Sağ salim dönmüş olmasına seviniyoruz...
Hüseyin Aygün, kim ne derse desin, müstesna bir siyasetçidir.
Devletle barışık olmaması artı puan...
Salih Mirzabeyoğlu’na yapılan işkenceyi gündeme getirmesi...
Dersim konusunda partisiyle ayrı düşmesi, ayrı düşmeyi göze alması...
PKK’nın şiddet siyasetine karşı zaman zaman eleştirel bir mesafede durması...
Halaoğlunu üzmek pahasına, “resmi CHP siyasetiyle” imtizaç etmediğini göstermesi ve söylemesi...
Bütün bu olumlu hususiyetlerini, “Evet, Alevilik farklı bir dindir” gibi, sadece “teolojik” bir karşılığı olabilecek ve ancak teolojik çerçevede ele alınabilecek, kimi Alevi gruplarda burukluk yaratan siyasal bir çıkışla taçlandırmasaydı (!), daha da iyi olacaktı.
Oldu bir kere...
Dediğim gibi, sağ salim dönmüş olmasına seviniyoruz.
Dönemeyebilir miydi?
Kaçırılma hadisesinin başından beri buna ihtimal vermedim.
Haberi aldığımda, elim ayağım buz kesmedi mesela...
Donup kalmadım.
Eylem, evet hayasızcaydı.
Evet, tüm parlamentoya karşı yapılmıştı.
Evet, “İstediğimiz kişiyi alırız, ruhunuz bile duymaz” mesajı taşıyordu.
Evet, PKK adına girişilmiş en saçma, en akılsız, en dangalakça eylemdi.
Bütün bu “evet”lerin toplamından oluşan bir dürtüyle (hadi bir duyguyla) Hüseyin Aygün’ün kısa sürede salıverileceğini, uzun vadede PKK’ya “olumsuz piar” olarak dönecek bu “tutukluluğun” fazla devam etmeyeceğini, ettirilemeyeceğini biliyordum ve tahmin ediyordum.
Peki, Hüseyin Aygün’ü kaçıranlar ne elde etmiş oldular?
Çok şey...
Birincisi, kimi Paşa çocuklarının “delirmiş ve çıldırmış” olarak nitelediği Erdoğan’ın “kötü yönetimiyle” (!) ortaya çıkan güvenlik boşluğu, PKK eliyle bir kez daha tescil edilmiş oldu...
Liberallerimiz (“çakma” olanları) buradan ateş edip durdular...
İkincisi, “Meclis toplansın” deyip duran CHP ve BDP, “Şu zor zamanda bile Meclis’ten kaçtılar” deme imkânına kavuşmuş oldu.
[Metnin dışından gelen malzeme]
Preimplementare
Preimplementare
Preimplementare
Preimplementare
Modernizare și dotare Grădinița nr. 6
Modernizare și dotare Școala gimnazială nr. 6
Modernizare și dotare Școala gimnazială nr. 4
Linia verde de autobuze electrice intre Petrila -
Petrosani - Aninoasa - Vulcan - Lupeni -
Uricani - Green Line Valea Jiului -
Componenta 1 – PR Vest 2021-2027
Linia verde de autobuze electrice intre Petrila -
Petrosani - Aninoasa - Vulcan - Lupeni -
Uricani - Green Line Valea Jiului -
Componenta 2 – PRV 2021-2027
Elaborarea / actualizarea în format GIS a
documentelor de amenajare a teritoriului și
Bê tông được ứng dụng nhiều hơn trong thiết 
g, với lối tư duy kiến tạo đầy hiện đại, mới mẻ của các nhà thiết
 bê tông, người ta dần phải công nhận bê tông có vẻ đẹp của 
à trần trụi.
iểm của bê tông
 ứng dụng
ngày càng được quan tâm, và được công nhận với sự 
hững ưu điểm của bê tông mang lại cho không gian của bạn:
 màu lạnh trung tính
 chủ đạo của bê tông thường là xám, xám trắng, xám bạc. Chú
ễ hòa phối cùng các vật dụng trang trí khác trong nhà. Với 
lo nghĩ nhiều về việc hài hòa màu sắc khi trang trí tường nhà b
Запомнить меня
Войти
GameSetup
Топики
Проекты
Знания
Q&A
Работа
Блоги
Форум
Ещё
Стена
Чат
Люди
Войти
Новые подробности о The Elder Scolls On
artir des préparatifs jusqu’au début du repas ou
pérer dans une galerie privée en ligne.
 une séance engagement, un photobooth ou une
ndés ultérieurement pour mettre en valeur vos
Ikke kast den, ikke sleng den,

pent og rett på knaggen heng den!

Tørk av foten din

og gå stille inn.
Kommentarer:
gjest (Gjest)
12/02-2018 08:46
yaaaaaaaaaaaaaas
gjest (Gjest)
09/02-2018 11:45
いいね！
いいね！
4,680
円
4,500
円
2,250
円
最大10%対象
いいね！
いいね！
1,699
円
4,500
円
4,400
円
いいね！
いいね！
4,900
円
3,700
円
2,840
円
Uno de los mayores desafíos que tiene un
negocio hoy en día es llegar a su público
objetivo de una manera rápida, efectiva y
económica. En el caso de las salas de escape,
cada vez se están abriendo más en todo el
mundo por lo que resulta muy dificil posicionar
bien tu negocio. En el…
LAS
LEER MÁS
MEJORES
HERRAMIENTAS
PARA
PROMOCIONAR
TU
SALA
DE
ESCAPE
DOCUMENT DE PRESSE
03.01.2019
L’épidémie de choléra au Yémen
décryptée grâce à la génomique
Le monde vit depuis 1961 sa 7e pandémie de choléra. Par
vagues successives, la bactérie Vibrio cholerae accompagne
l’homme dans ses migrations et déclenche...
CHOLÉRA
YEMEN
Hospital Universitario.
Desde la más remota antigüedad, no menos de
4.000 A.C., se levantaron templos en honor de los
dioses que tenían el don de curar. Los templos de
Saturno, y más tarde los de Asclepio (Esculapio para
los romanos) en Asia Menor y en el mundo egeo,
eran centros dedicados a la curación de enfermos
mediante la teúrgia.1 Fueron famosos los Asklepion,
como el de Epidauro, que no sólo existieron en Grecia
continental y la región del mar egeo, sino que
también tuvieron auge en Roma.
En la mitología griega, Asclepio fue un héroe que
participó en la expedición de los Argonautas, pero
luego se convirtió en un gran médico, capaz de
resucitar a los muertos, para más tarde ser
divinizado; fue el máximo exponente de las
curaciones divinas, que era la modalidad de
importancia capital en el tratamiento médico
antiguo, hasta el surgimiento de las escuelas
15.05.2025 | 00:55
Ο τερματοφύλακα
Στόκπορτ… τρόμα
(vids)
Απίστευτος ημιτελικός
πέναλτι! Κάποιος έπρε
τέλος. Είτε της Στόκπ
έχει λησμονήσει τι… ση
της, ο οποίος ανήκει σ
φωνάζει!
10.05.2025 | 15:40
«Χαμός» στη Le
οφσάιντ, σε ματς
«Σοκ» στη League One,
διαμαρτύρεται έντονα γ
“Meclis’e bu kadar düşkünlerdi de, neden yemin boykotu rezaletine imza attılar?” diyeceksiniz.
İmza attılar işte...
İttihat ve Terakki’nin sülbünden gelmiş partilerden ne bekliyordunuz ki?
Biri “Türk ulusalcılığı” davası güder, diğeri “Kürt ulusalcılığı” davası güder...
Görünüşte düşmandırlar ama mütemadiyen birbirlerini üretip dururlar.
Birbirlerine muhtaçtırlar.
Üçüncüsü, “Türkiye yönetilemiyor” diyen Kemal Kılıçdaroğlu ve paşa çocukları haklı çıkmış oldu.
Paşa çocuklarından biri, “ancak bize çok acı çektirecek bir altüst oluşla demokrasiye ulaşacağımızı” söylüyordu, yani aba altından “27 Mayıs sopası” gösteriyordu.
Bunun babası da “Yaşa, varol kahraman Türk ordusu” diyerek darbeyi alkışlamıştı.
Dördüncüsü, Türkiye kamuoyu, “çok saygılı, çok kibar, çok anlayışlı PKK militanlarıyla” tanışmış oldu.
Hani Selahattin Demirtaş, “PKK kaçırdıklarını öldürmüyor ki...” diyerek, zımnen bu eyleme meşruiyet atfediyordu ya...
Meğer karakolları basanlar saygılı çocuklarmış...
Metropollerde bomba patlatanlar...
Belediye otobüslerini ateşe verip insanları diri diri yakanlar...
Hamile Kürt kadınlarını öldürenler...
Farklı düşünen Kürt aydınlarını “ajan” ilan edip katledenler...
Devlet birimlerinin yürüttüğü “müzakereye” rağmen masayı devirip kaçanlar ve Çukurca’da kafa çıkaranlar...
Hepsi saygılı çocuklarmış...
Liberallerimiz (tabii ki “çakma” olanları) buradan da ateş edip duracaklar; “zavallı ve sefil” olarak niteledikleri Başbakan’ı “Kürt haklarının inkârcısı” saymaya devam edecekler. Hiç utanmayacaklar.